#### [Qué se pide]
Responde estas preguntas sobre el mensaje de Año Nuevo:
1. ¿Qué día fue el atentado contra la sede de Bagdad?
2. ¿En qué país hubo guerra, según el mensaje?
3. ¿Qué amenazas se nombran en el último párrafo?

#### [Fragmento del documento]
* * *
Mensaje del Secretario General para el Año Nuevo de 2004


 Archivo de la transmisión *

Queridos pueblos de las Naciones Unidas,

Su Organización, a la que tengo el honor de servir, acaba de terminar uno de los años más difíciles de su historia. Hemos sido testigos de la guerra en el Iraq y de profundas divisiones entre naciones acerca de graves cuestiones de guerra y de paz. El 19 de agosto, en un atentado perpetrado contra nuestra sede en Bagdad, una bomba nos arrebató a algunos de nuestros mejores y más queridos colegas.

Esos acontecimientos han distraído a los dirigentes del mundo, impidiéndoles ocuparse de otras amenazas que, para la mayoría de las personas, son más inmediatas y más reales.

Me refiero a las amenazas de la pobreza extrema y del hambre, del agua no apta para el consumo, la degradación del medio ambiente y las enfermedades endémicas o infecciosas.
* * *
#### [Datos de origen]
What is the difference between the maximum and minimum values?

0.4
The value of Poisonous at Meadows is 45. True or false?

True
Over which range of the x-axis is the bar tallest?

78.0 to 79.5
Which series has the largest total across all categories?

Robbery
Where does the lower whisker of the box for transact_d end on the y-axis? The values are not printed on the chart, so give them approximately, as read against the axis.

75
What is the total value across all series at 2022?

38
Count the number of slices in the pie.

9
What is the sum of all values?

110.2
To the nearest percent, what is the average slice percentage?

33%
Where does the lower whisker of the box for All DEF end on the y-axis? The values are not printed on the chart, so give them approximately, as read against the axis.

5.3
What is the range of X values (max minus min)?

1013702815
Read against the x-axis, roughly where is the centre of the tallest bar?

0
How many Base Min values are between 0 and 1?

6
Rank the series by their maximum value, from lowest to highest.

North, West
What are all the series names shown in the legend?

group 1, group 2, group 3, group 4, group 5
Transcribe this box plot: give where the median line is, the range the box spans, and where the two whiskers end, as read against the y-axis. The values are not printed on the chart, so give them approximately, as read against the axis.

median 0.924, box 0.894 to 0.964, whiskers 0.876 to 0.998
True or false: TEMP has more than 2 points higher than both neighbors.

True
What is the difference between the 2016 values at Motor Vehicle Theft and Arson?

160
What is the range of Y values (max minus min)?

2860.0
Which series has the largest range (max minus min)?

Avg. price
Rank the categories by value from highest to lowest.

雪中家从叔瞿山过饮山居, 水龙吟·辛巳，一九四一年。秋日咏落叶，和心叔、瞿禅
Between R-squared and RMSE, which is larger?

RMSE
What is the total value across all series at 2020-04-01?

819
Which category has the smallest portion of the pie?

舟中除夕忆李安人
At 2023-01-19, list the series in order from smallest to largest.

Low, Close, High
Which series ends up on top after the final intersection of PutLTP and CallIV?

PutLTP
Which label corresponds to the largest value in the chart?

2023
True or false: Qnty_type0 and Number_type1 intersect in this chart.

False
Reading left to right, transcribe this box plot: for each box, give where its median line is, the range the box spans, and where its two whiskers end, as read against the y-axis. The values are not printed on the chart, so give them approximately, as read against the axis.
* * *
#### [Respuesta escrita]
1. El 19 de agosto.
2. En el Iraq.
3. La pobreza extrema y el hambre, el agua no apta para el consumo, la degradación del medio ambiente y las enfermedades endémicas o infecciosas.